Link to HAL – pasteur-04337999
International Conference on Clinical Metagenomics 2023, Nov 2023, Genève (Suisse), Switzerland
Understanding the virosphere, including the realm of unknown viruses, is a critical objective in virology. Metagenomic taxonomic assignment tools have traditionally relied on datasets derived from biological samples or in silico spiked samples containing known viral sequences present in public databases, limiting their capacity to detect novel or distant viruses. Simulating realistic evolutionary directions is therefore key to benchmark and improve these tools. We introduce “Virus Pop,” an innovative tool designed to address this limitation by simulating realistic protein sequences and expanding protein phylogenetic trees with new branches. This tool achieves this by generating simulated sequences with site-specific substitution rate variations, mirroring authentic protein evolution, and by inferring ancestral sequences corresponding to multiple internal nodes of the input data phylogenetic tree. These two strategies combined allow to generate sequences that will be inserted precisely at points of interest in the considered group phylogenetic tree.

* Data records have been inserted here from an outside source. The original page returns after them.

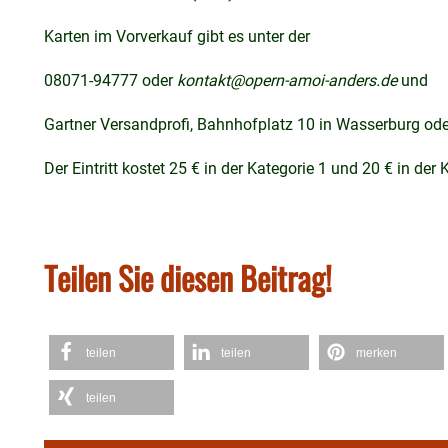
Karten im Vorverkauf gibt es unter der
08071-94777 oder
kontakt@opern-amoi-anders.de
und
Gartner Versandprofi, Bahnhofplatz 10 in Wasserburg od
Der Eintritt kostet 25 € in der Kategorie 1 und 20 € in der 
Teilen Sie diesen Beitrag!
teilen
teilen
merken
teilen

To provide a user friendly experience, Virus Pop can automatically fetch input data on NCBI simply from a taxonomic group name. Then, all steps can be precisely parameterized or run with default parameters. We demonstrated that Virus Pop produces simulated sequences that closely match the structural and functional characteristics of real protein sequences, taking as an example the spike protein of Sarbecoviruses. Virus Pop also succeeded at creating sequences that resemble real sequences not included in the databases. In conclusion, Virus Pop presents a powerful solution for assessing taxonomic assignment tools and enhancing databases to improve the detection of distant viruses. By addressing the challenge of simulating realistic evolutionary processes, Virus Pop opens new possibilities in the quest to understand and uncover the mysteries of the virosphere. Its utility extends to both practical applications and potential advancements in virology and bioinformatics.